Frasier stated that although beef is still king, the industry has suffered attacks from lots of groups. The sweet power packed buffalo meat on a commercial basis has multiple markets with value added credibility to provide many proven benefits .
Frasier said, “The meat is raised without antibiotics, is non-allergenic, not cloned, additional hormones are not added and it is all natural all of the time. It is the only red meat that vegans will eat.”
“As a food source, it is a lean high protein red meat with less calories and cholesterol than fish or chicken but with a high nutrient density per bite,” he said.
Frasier said that physicians direct diabetics and cardiovascular patients to bison products.
“I can see it becoming a more popular food source,” he said. “When consumers actively participate through supply and demand to bring back the buffalo by purchasing bison, they sustain more and more herds in a commerce-based conservation and restoration model,” Frasier said. “It will help the species on its journey back to fruition.”
Speaking of negative aspects of the buffalo business, Frasier said that buffalo are more expensive to raise and can increase handling costs by as much as 30 percent over cattle. However Frasier believes that the benefits and potential revenue far outweigh the costs.
He said, “Young fed bulls are at $3.90 per pound at hhw (hot hanging weight) with calves at $2.50 to $3.50 live weight.
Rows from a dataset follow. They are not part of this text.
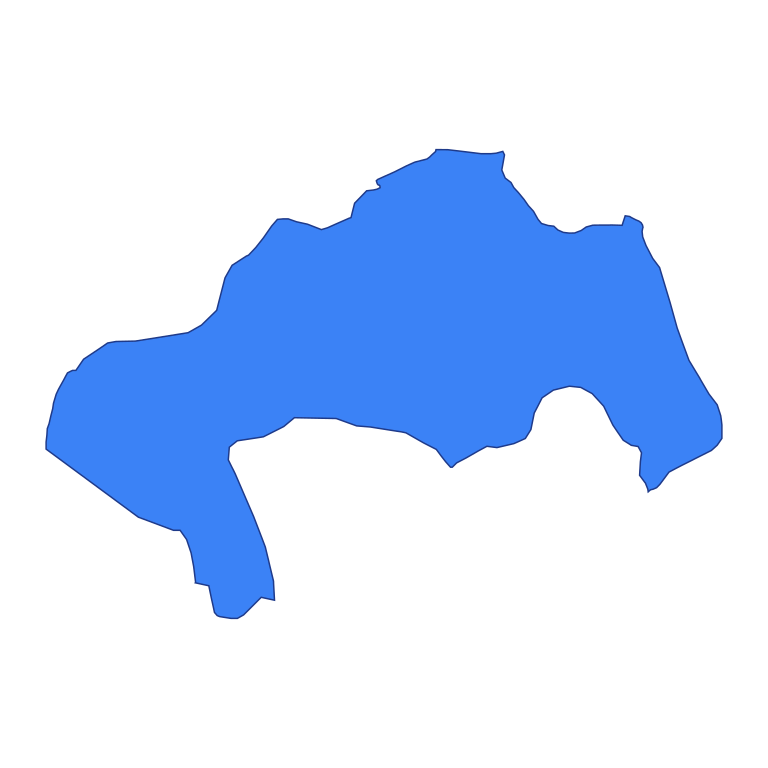 the district of As Sukhnah, Al Hudaydah, Yemen
{"feature_id": "15242507B99708697665736", "entity_name": "As Sukhnah", "entity_type": "district", "adm_level": 2, "iso_a3": "YEM", "parent_name": "Yemen", "parent_adm1": "Al Hudaydah", "projection": "robinson", "projection_center": [43.357, 14.746], "detail": "fine", "context": "isolated", "style": "filled", "palette": "blue", "viewbox_px": 768, "rotation_deg": 0, "n_neighbors": 0, "source": "geoboundaries", "source_scale": "gbopen_adm2", "svg_char_len": 3244}
<svg xmlns="http://www.w3.org/2000/svg" viewBox="0 0 768 768"><path d="M502.8,151.4L496.2,153.2L490.8,153.7L481.1,153.7L459.8,151.1L447.7,149.7L436.0,149.6L435.6,151.5L431.8,154.9L429.7,157.0L427.0,159.0L415.3,162.0L414.2,162.4L406.6,165.8L394.5,171.9L385.1,176.1L377.6,179.5L376.3,180.8L377.3,183.8L378.3,185.0L379.4,185.2L379.9,185.9L380.1,187.7L377.0,189.2L373.4,190.0L366.6,190.8L364.9,192.6L355.6,202.2L354.7,203.1L354.7,203.3L354.5,203.6L351.0,217.6L348.6,218.4L347.8,218.8L335.7,224.1L327.7,227.7L325.8,228.3L321.4,229.6L307.5,224.2L296.6,221.8L288.3,218.9L282.9,218.9L277.4,219.4L271.6,226.1L263.3,238.0L255.7,247.6L248.5,255.2L246.3,256.1L246.0,256.3L244.8,257.1L240.9,259.6L232.1,265.3L230.8,267.6L225.1,277.7L224.6,279.5L219.0,301.2L216.7,310.3L201.5,325.1L188.1,332.7L135.3,341.1L116.0,341.5L107.6,343.0L99.8,348.4L83.6,359.2L75.9,370.4L72.6,370.4L70.6,371.3L67.5,372.9L65.6,376.3L63.5,380.3L62.2,382.6L58.5,389.3L56.2,394.2L53.5,403.2L52.7,408.7L50.9,415.7L49.1,423.6L47.3,428.6L46.9,435.1L46.1,442.0L46.1,448.5L46.1,449.1L138.4,517.2L173.5,530.3L180.1,530.3L180.4,530.7L186.6,539.5L191.1,552.9L193.7,566.7L195.6,582.3L195.3,582.8L208.1,585.6L208.8,585.7L211.4,598.3L213.5,607.8L214.5,612.5L215.6,613.7L217.1,615.5L218.4,616.1L219.7,616.6L223.4,617.2L231.1,618.4L237.4,618.4L243.6,614.9L261.2,597.3L263.0,597.7L264.3,598.0L273.1,599.9L274.5,600.2L273.6,583.9L273.5,581.1L269.5,564.5L268.6,560.6L265.3,547.0L261.7,537.5L253.7,516.7L246.7,500.5L235.2,473.8L233.3,469.9L231.9,467.2L228.3,459.9L228.4,458.6L229.3,447.2L231.9,445.1L237.3,440.8L257.1,437.8L263.4,436.8L265.8,435.6L279.9,428.5L283.8,426.5L294.4,417.7L336.2,418.5L338.7,419.4L345.6,421.9L353.1,424.6L356.4,425.8L356.7,425.9L370.4,427.0L377.3,428.1L396.9,431.2L401.1,431.8L405.9,432.8L423.6,442.9L436.3,449.4L441.5,456.4L445.7,461.8L450.5,467.2L452.3,467.2L456.6,462.9L466.0,458.0L478.2,451.0L486.9,446.3L496.3,447.5L496.9,447.6L513.9,443.6L517.8,441.9L525.3,438.5L525.5,438.2L530.9,429.6L534.1,413.7L534.2,413.1L537.5,406.8L542.1,397.8L550.2,392.3L553.4,390.1L566.9,386.8L569.4,386.2L580.8,387.4L583.5,388.9L592.2,393.6L603.7,406.2L607.8,414.7L608.2,415.4L608.5,416.1L612.9,425.1L618.1,432.8L619.3,434.5L620.6,436.4L623.2,440.2L630.4,444.7L631.2,445.3L638.1,446.5L641.5,452.8L640.4,461.6L639.6,475.3L645.0,482.6L645.3,482.8L647.8,489.1L648.2,491.8L650.5,489.8L653.1,489.2L656.6,487.7L660.0,484.2L669.0,472.1L676.3,468.2L676.9,467.9L681.9,465.3L692.5,460.0L694.6,458.9L711.3,450.5L712.7,449.3L717.2,445.2L721.9,438.4L721.9,433.1L721.9,425.0L721.4,420.6L720.7,415.6L717.2,404.8L709.0,394.1L707.1,390.9L700.5,379.6L699.6,377.9L696.0,372.0L689.0,360.4L681.9,341.1L677.2,328.1L670.1,302.6L660.9,272.0L659.6,267.6L652.7,258.4L646.0,245.5L642.7,236.9L642.1,231.5L642.6,228.6L642.7,228.3L642.7,228.2L643.0,227.3L642.5,225.0L641.1,222.7L638.9,221.1L636.0,219.9L633.2,218.5L631.1,217.4L629.7,216.5L625.2,215.8L622.1,225.3L611.4,225.0L608.4,225.1L604.8,225.1L600.1,225.1L592.8,225.2L586.2,227.0L581.2,230.5L574.6,233.0L569.2,233.1L563.3,232.4L557.9,230.0L553.8,226.2L548.1,225.5L541.5,223.5L538.0,219.3L533.5,211.3L528.4,205.7L524.0,199.4L518.3,192.5L513.8,187.6L511.0,182.5L505.2,178.1L501.8,170.0L504.5,154.9L502.8,151.4Z" fill="#3b82f6" stroke="#1e3a8a" stroke-width="1.5"/></svg>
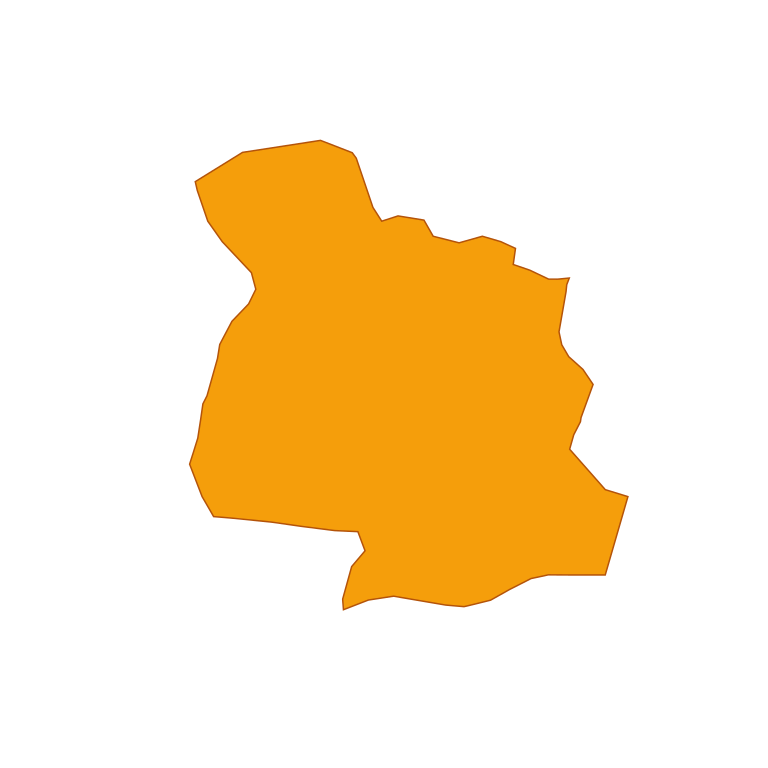 the district of Moba, Ekiti, Nigeria, rotated 243°
{"feature_id": "59680162B58812788921078", "entity_name": "Moba", "entity_type": "district", "adm_level": 2, "iso_a3": "NGA", "parent_name": "Nigeria", "parent_adm1": "Ekiti", "projection": "equal_earth", "projection_center": [5.122, 7.996], "detail": "fine", "context": "isolated", "style": "filled", "palette": "amber", "viewbox_px": 768, "rotation_deg": 243, "n_neighbors": 0, "source": "geoboundaries", "source_scale": "gbopen_adm2", "svg_char_len": 1167}
<svg xmlns="http://www.w3.org/2000/svg" viewBox="0 0 768 768"><g transform="rotate(243 384 384)"><path d="M113.4,494.4L172.9,550.2L189.4,533.2L241.6,519.8L252.6,530.0L261.2,541.9L264.6,544.3L288.7,570.1L301.6,568.5L306.6,567.9L324.5,561.0L338.3,560.2L351.0,563.6L383.6,588.1L389.5,591.9L394.3,597.2L398.3,587.0L398.8,585.9L402.7,578.3L419.2,565.6L431.8,553.4L445.1,562.7L457.8,552.7L471.0,538.7L475.7,515.0L493.3,494.9L511.9,494.0L527.4,472.8L530.1,455.9L546.4,454.3L597.8,461.8L604.5,460.7L629.9,438.0L654.6,363.1L650.0,307.7L641.2,305.5L609.0,300.9L584.2,304.5L543.4,316.4L526.6,312.8L516.8,299.7L508.9,277.0L498.2,261.8L493.8,255.6L482.3,247.2L453.9,221.0L448.5,213.6L435.3,204.3L420.3,193.5L409.0,182.5L406.9,180.4L400.8,174.4L366.2,170.8L351.4,171.6L343.2,172.0L334.3,186.4L312.2,220.8L311.3,222.1L294.5,246.0L275.8,273.5L270.9,282.1L264.3,293.7L252.1,292.3L244.0,291.4L236.0,272.3L211.2,249.6L210.4,249.2L201.3,245.4L198.6,272.0L190.6,296.2L159.1,338.5L155.4,344.4L149.3,354.2L148.6,356.9L146.2,367.0L143.2,379.9L143.0,380.8L143.9,402.6L143.9,426.7L140.4,439.7L139.4,443.7L130.1,461.7L113.4,494.4Z" fill="#f59e0b" stroke="#b45309" stroke-width="1.5"/></g></svg>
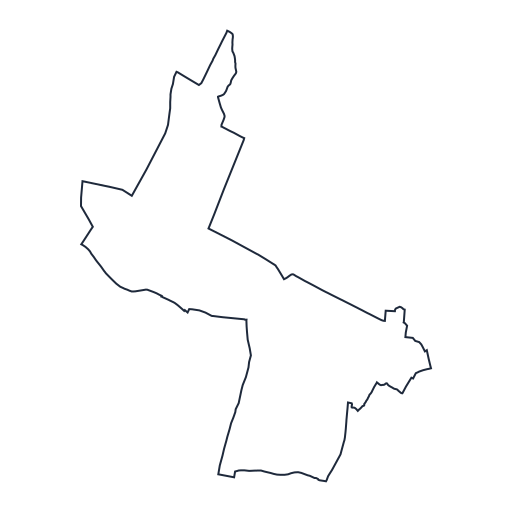 the district of San Damián Texóloc, Tlaxcala, Mexico
{"feature_id": "50627088B38103366804835", "entity_name": "San Damián Texóloc", "entity_type": "district", "adm_level": 2, "iso_a3": "MEX", "parent_name": "Mexico", "parent_adm1": "Tlaxcala", "projection": "orthographic", "projection_center": [-98.295, 19.291], "detail": "fine", "context": "isolated", "style": "outline", "palette": "slate", "viewbox_px": 512, "rotation_deg": 0, "n_neighbors": 0, "source": "geoboundaries", "source_scale": "gbopen_adm2", "svg_char_len": 5319}
<svg xmlns="http://www.w3.org/2000/svg" viewBox="0 0 512 512"><path d="M218.3,474.3L234.1,477.3L235.1,471.5L237.1,471.0L238.7,470.5L241.3,470.3L244.1,470.3L249.3,470.9L255.0,470.6L260.9,470.5L264.3,471.5L266.8,472.1L270.7,473.0L273.7,473.9L277.0,474.6L280.3,474.8L284.6,474.8L288.1,474.3L291.1,473.2L294.5,472.4L298.1,472.2L301.3,472.9L307.7,475.3L309.8,475.8L314.5,478.0L315.5,478.0L316.3,478.1L318.1,479.1L318.4,479.8L319.7,480.3L323.7,480.9L326.0,481.3L326.7,480.0L328.1,476.2L329.7,473.6L332.0,470.0L340.5,454.4L341.8,449.5L344.0,441.4L344.4,440.3L344.9,437.5L345.5,432.0L345.8,428.8L346.4,421.0L346.4,420.5L347.3,410.5L347.5,408.5L348.0,402.5L351.7,403.3L351.9,403.9L352.0,404.4L352.0,404.8L351.8,405.4L351.6,406.6L351.6,407.0L351.7,407.4L352.0,407.5L352.4,407.6L352.7,407.6L353.1,407.6L353.8,407.6L354.3,407.7L355.1,408.1L355.8,408.7L356.4,409.2L357.2,410.2L357.8,410.9L358.9,409.7L360.0,408.8L361.0,407.8L361.9,406.8L362.5,406.1L363.3,405.9L364.0,405.6L364.3,405.0L364.2,404.1L364.7,403.4L365.7,402.0L366.4,400.6L367.3,399.5L368.1,397.7L368.7,396.7L369.1,395.8L369.5,394.7L370.7,393.5L371.6,392.2L372.5,390.3L373.5,388.3L374.3,386.7L374.9,385.8L375.7,384.4L376.5,383.2L376.9,382.4L377.6,383.1L378.0,383.2L378.7,383.9L380.2,384.9L380.7,385.1L381.5,385.1L382.6,384.9L383.7,384.9L384.6,384.5L385.3,383.9L385.8,383.5L386.3,383.3L386.8,383.3L387.4,384.0L388.1,385.0L389.1,385.8L390.8,386.8L392.5,387.7L393.5,388.4L394.4,388.8L395.8,389.1L396.9,389.4L397.3,389.7L398.2,390.5L398.5,390.9L399.3,391.5L400.7,392.7L401.3,393.1L401.7,393.1L402.3,393.3L402.5,393.1L406.0,386.5L411.4,377.7L413.1,378.5L415.8,373.2L417.8,372.3L419.1,371.6L422.8,370.3L423.1,370.2L425.8,369.5L427.4,369.1L428.6,368.9L431.0,368.3L430.3,365.6L428.7,359.0L426.8,350.2L426.5,350.4L424.9,351.4L424.2,350.0L422.8,347.2L421.3,344.4L419.2,342.1L415.2,340.9L414.7,340.2L414.0,339.4L412.8,337.9L405.4,337.1L405.8,332.5L407.1,325.7L404.8,323.1L403.7,322.5L403.8,322.3L404.7,309.9L404.7,309.6L404.2,309.5L403.2,309.0L402.7,308.4L402.2,308.0L401.0,307.2L400.1,306.9L399.5,306.8L399.2,307.0L395.9,308.5L395.5,309.0L395.2,309.5L395.0,310.1L394.9,310.5L394.9,311.2L394.6,311.2L385.7,310.7L384.9,320.5L384.9,320.9L384.3,320.9L383.3,320.7L382.2,320.4L380.8,319.8L378.4,318.6L377.0,317.9L369.2,313.9L367.5,313.1L364.8,311.7L361.8,310.1L358.4,308.4L357.7,308.0L354.9,306.6L350.8,304.5L345.6,301.9L342.1,300.1L340.8,299.5L339.4,298.8L334.0,296.1L331.2,294.7L327.3,292.7L326.4,292.3L322.3,290.2L313.4,285.4L307.3,282.2L304.9,281.0L302.1,279.4L298.0,277.1L296.2,276.2L293.9,274.7L293.0,274.3L292.3,274.3L291.2,274.6L290.6,275.0L289.3,275.9L288.1,276.8L287.0,277.6L286.2,278.1L284.0,279.2L281.9,275.6L277.9,269.0L276.5,267.0L276.0,266.2L275.5,265.4L265.7,259.2L258.0,254.5L256.7,253.9L231.9,240.4L208.5,228.5L214.1,214.6L224.0,189.0L243.7,140.1L244.2,138.1L243.4,137.8L242.3,137.3L239.7,136.0L237.9,135.0L233.7,132.7L230.9,131.4L228.5,130.2L225.9,128.8L223.7,127.7L222.1,126.8L221.4,126.6L221.5,124.8L223.6,119.8L224.5,117.1L224.6,116.0L224.0,113.9L221.9,109.7L220.9,107.4L219.6,103.0L218.4,98.6L218.0,97.2L218.0,96.7L218.4,96.5L221.0,95.7L222.4,95.1L223.2,94.7L224.0,94.1L224.9,92.8L226.0,91.1L226.6,89.6L227.1,88.2L227.6,86.8L228.2,86.0L228.7,85.4L229.3,85.0L229.9,84.5L230.4,83.8L230.8,82.3L231.2,80.4L232.3,78.4L233.4,76.7L234.2,75.5L235.1,74.4L235.6,73.7L236.0,73.0L236.3,71.8L235.9,69.8L235.5,68.0L235.4,67.0L235.4,65.4L235.5,63.6L235.3,62.8L235.1,62.1L235.1,60.1L234.9,58.4L234.7,57.1L234.5,56.0L234.0,54.7L233.5,53.3L233.2,52.7L232.9,52.1L232.5,51.5L232.4,50.8L232.3,50.0L232.2,48.7L232.3,46.8L232.5,44.7L232.4,42.5L232.5,40.7L232.6,39.1L232.8,38.0L232.9,36.5L232.8,35.2L232.7,34.6L232.4,33.9L231.4,33.1L230.0,32.1L228.7,31.4L227.2,30.7L226.4,32.9L225.0,35.6L221.9,41.6L220.9,43.7L218.2,49.1L215.3,55.2L213.3,58.7L212.6,60.6L210.1,65.2L206.7,72.4L203.3,79.4L201.3,83.2L198.9,85.0L190.8,80.2L184.3,76.3L177.9,72.4L176.5,71.8L174.1,76.8L172.9,84.1L171.4,88.7L170.5,94.3L170.5,96.9L170.2,102.1L170.2,108.3L169.4,114.0L168.0,124.9L165.2,133.4L146.5,169.4L131.8,195.8L122.4,189.8L111.2,187.2L82.5,181.2L81.1,197.5L81.0,206.1L88.6,219.1L92.8,226.8L90.5,230.2L83.3,241.3L81.3,244.3L82.8,245.1L85.5,246.9L88.2,249.3L90.0,251.4L91.0,253.2L91.2,253.6L93.8,257.0L95.9,260.1L97.2,261.8L99.7,264.9L101.1,266.7L102.1,268.1L103.7,270.4L104.2,271.1L104.8,271.8L105.9,273.3L110.5,278.0L112.5,280.0L115.8,283.2L116.2,283.6L120.2,286.7L123.5,288.2L124.4,288.7L124.7,288.8L127.3,289.7L129.5,290.7L131.8,291.5L135.0,291.4L143.0,290.1L145.9,289.6L147.3,289.7L153.5,292.0L156.6,293.3L159.2,294.7L161.8,295.9L161.9,296.0L161.5,296.6L161.8,296.7L162.4,297.0L162.9,297.3L164.7,298.1L165.2,298.3L166.7,299.0L167.4,299.3L169.1,300.1L169.8,300.5L171.1,301.1L172.3,301.7L173.4,302.2L174.8,303.0L176.0,303.9L176.7,304.4L178.1,305.5L178.9,306.2L179.6,306.8L182.1,309.0L184.2,310.9L184.8,310.1L187.6,312.5L187.9,311.9L189.2,309.1L192.2,309.3L199.4,310.4L205.5,312.6L211.3,315.7L212.1,316.0L213.0,316.0L222.6,317.2L244.3,319.3L244.9,319.7L246.5,319.7L246.4,320.5L246.6,326.3L247.0,331.9L247.7,339.7L249.7,348.3L250.9,355.4L249.1,362.0L248.5,367.4L245.9,377.1L242.7,385.1L241.4,390.2L238.7,403.1L235.7,409.2L235.3,412.1L233.4,417.5L231.1,423.2L229.6,429.1L228.4,433.2L227.3,436.9L226.3,440.9L224.1,448.7L222.5,455.6L219.8,465.4L218.3,474.3Z" fill="none" stroke="#1e293b" stroke-width="2"/></svg>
Cull or burger cows & bulls are at $2.50 - $3.10 per pound hhw.”
“Therefore a full load of 45 head of fed bulls weighing 1,150 pounds each can bring over $130,000.”
The future is more promising now for the once dying breed and there are now over 1,000 members of the national Bison Association in all 50 states and 10 foreign countries whose determined mission is to ‘bring together people to celebrate the heritage of the American symbol.’
Natural selection and the bison’s adaptability in extreme environmental conditions helped as the endangered species struggled to return.
“The buffalo thrive on the natural grasses of America and can adapt to extreme conditions unlike many domesticated breeds,” he said.
“I am in no way saying that cattle are bad,” Frasier said in a recent interview, “I’m just saying that bison are good and that the beef industry has become our friendly big brother. We just want to be an alternative for consumers and work to correct misconceptions about the bison that have existed because of myths and misunderstandings for many years.”
Tim has also worked on Texas state bison legislation during the 83rd legislature resulting in Texas bison having protection under the estray law which makes county sheriff offices responsible for rounding up estray livestock and keeping the animals until they can be returned to their owner, auctioned or otherwise disposed of. Also included in the legislation was Concurrent Senate Resolution 20 which makes ‘Texas Bison Week’ official through the year 2022.
He continued, “In May, members of the Texas Bison Association gathered at the Capitol in Austin along with Sen. Craig Estes, Rep. Doc Anderson and Governor Perry along with Bree Worthington and Miko the buffalo for the history making ceremony as Resolution 20 was signed into effect.”
“Texas bison is a growing business,” Tim said. “In Texas there are over 600 bison herds, more than any other state. Today there are over 400,000 American buffalo grazing on lands across the United States and Canada.”
Tim continued, “Although Texas has the most herds, it only ranks fourth in commercial sales but I can see Texas becoming number one in the next few years.”
Frasier sees the key to making buffalo more popular is identifying its benefits to the consumer and hopes to see national legislative action making the buffalo the national mammal of the United States of America.